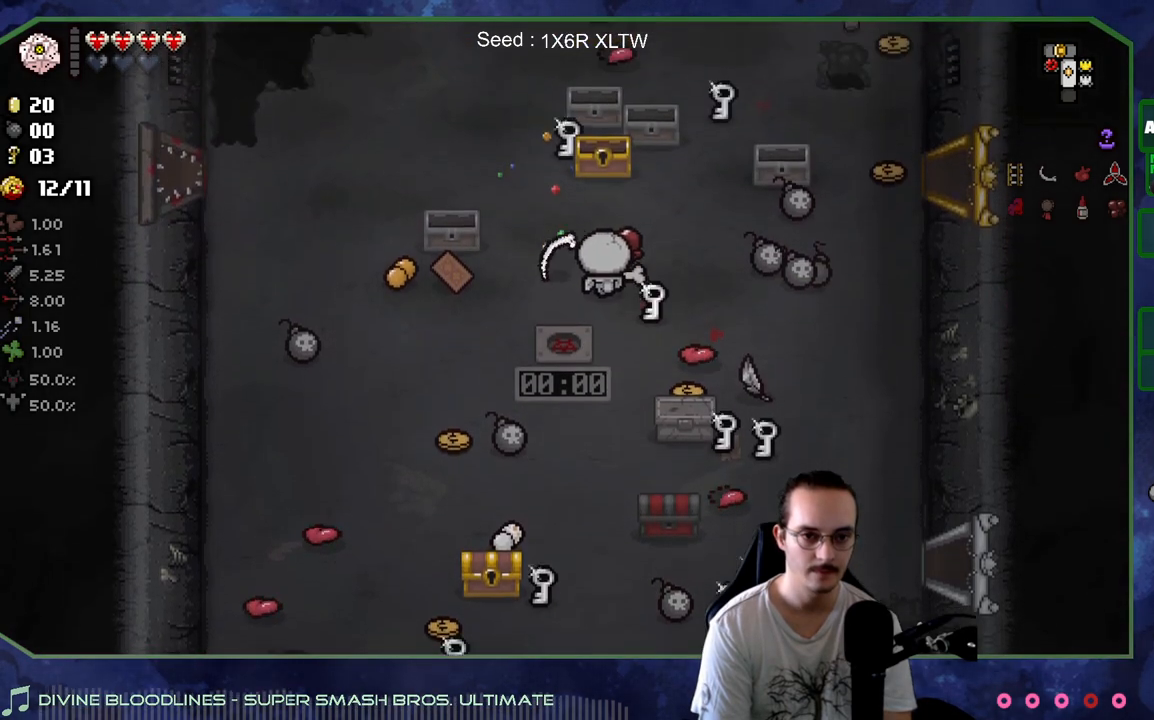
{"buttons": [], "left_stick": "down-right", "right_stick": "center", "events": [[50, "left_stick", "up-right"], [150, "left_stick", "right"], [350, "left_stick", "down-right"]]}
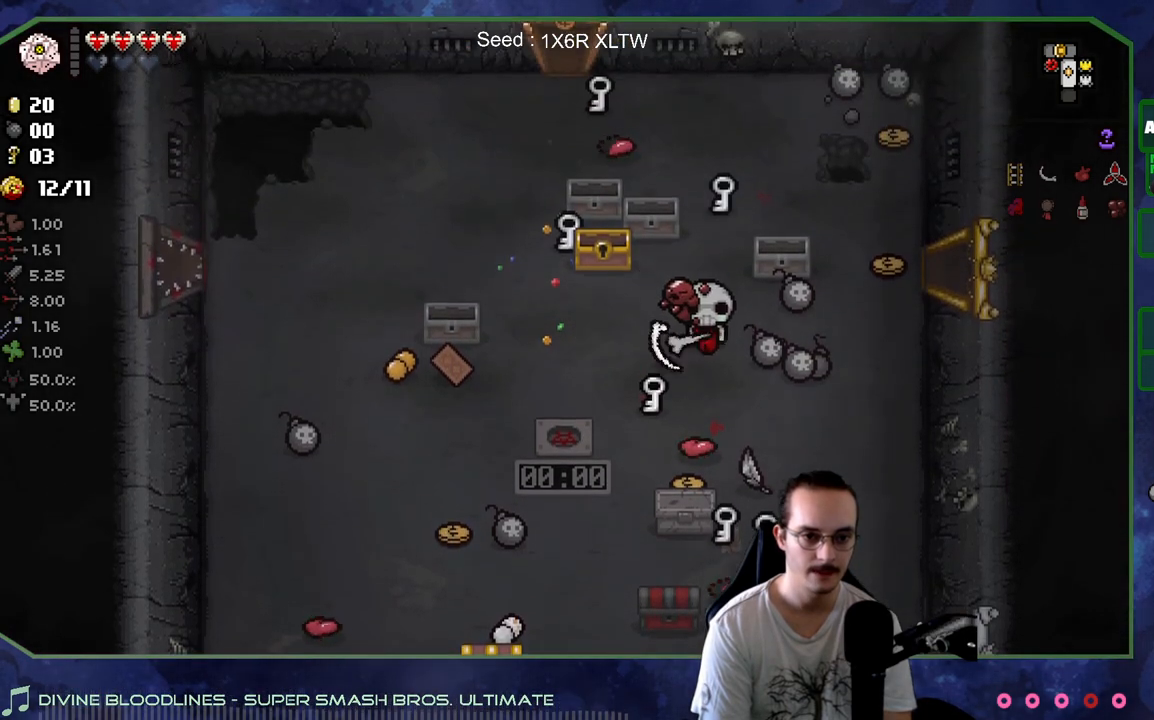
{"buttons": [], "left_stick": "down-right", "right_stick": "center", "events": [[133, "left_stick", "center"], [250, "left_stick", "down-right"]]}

--

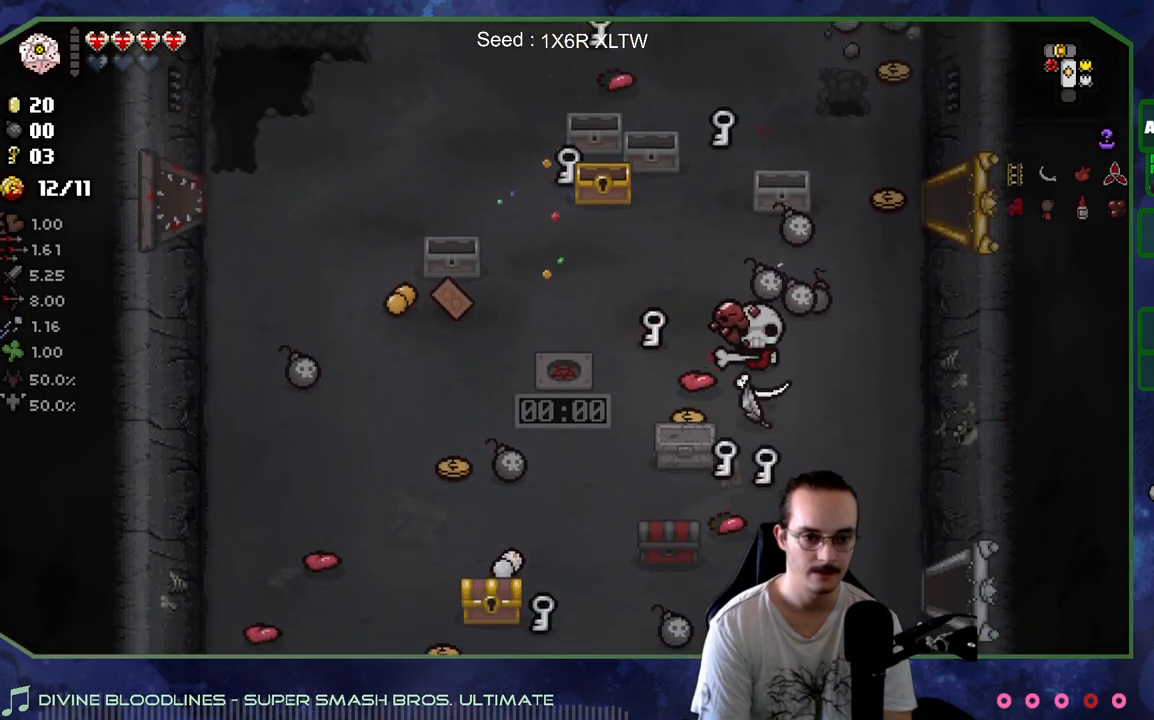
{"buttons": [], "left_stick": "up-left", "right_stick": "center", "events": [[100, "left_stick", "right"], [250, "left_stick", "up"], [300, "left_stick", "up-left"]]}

* * *

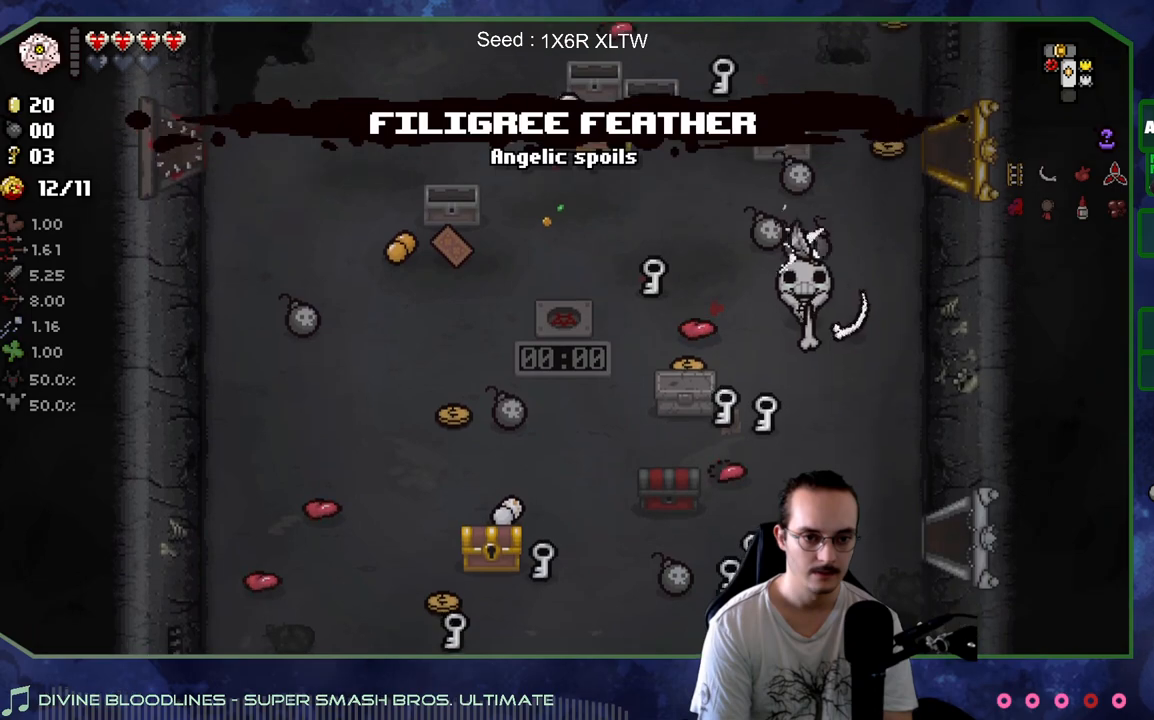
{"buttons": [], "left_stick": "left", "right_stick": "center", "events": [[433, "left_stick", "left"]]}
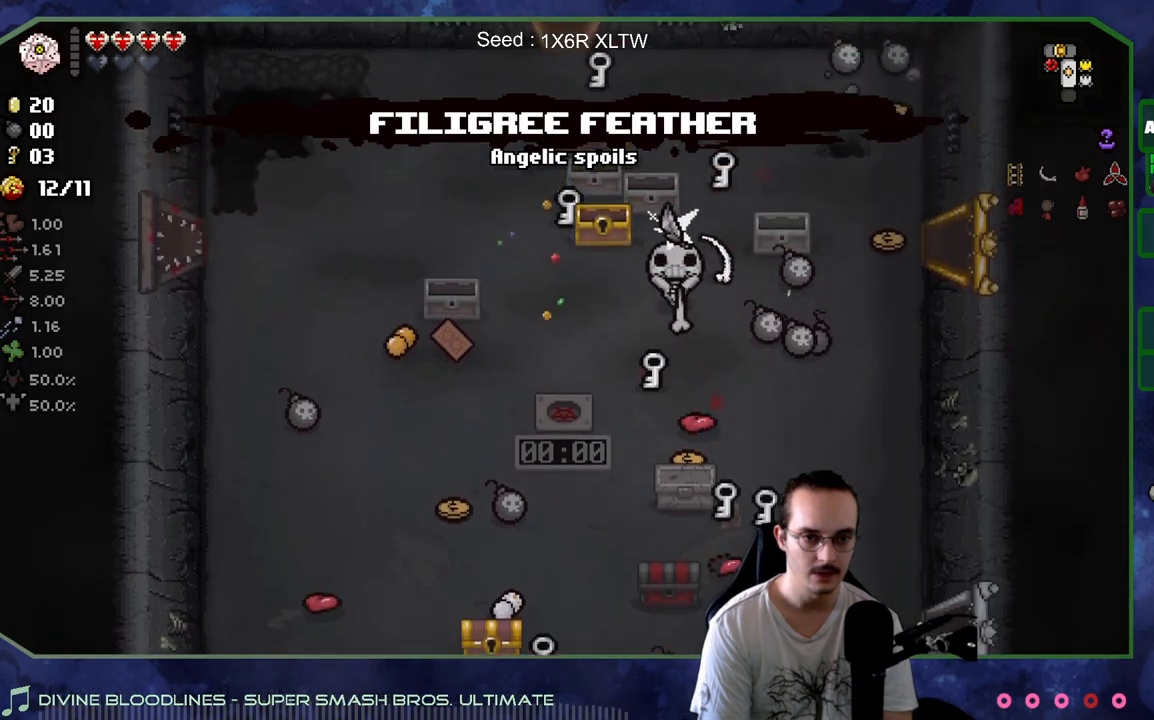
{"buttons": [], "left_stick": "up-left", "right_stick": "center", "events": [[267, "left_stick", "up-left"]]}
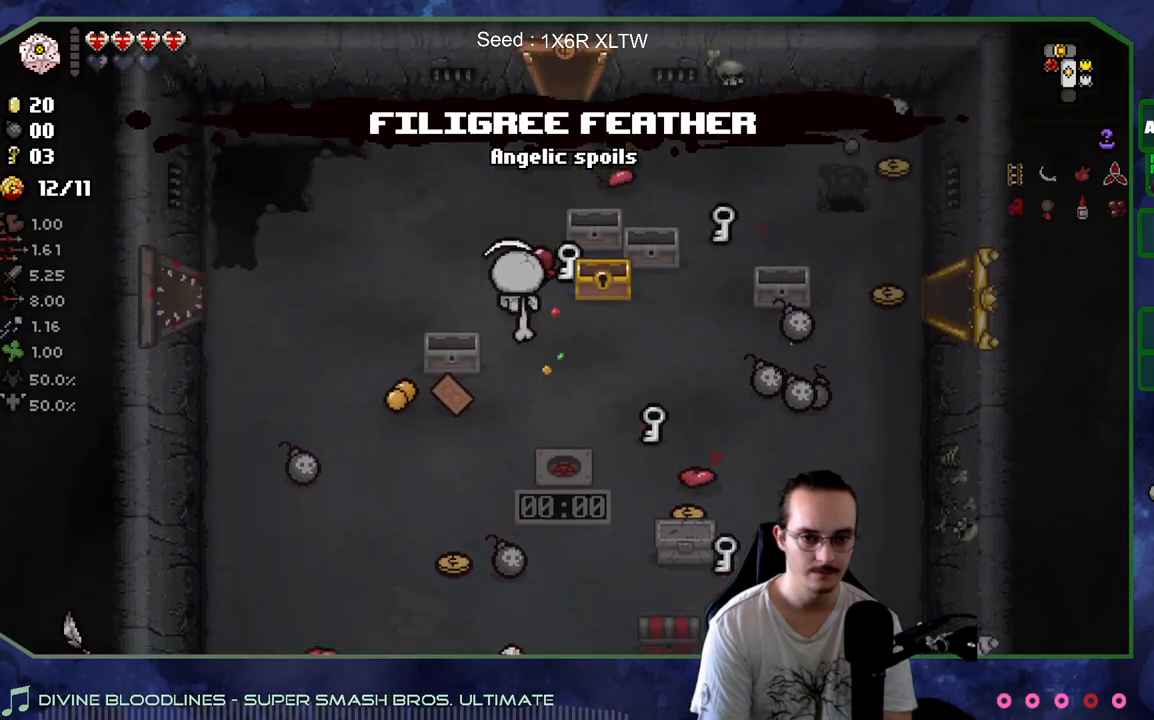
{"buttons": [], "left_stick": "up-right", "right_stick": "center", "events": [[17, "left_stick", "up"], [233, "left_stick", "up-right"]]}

EXERCISE AIM: How many lines of the listing above hold the string "down"? Answer with the number alone.

REPLY: 2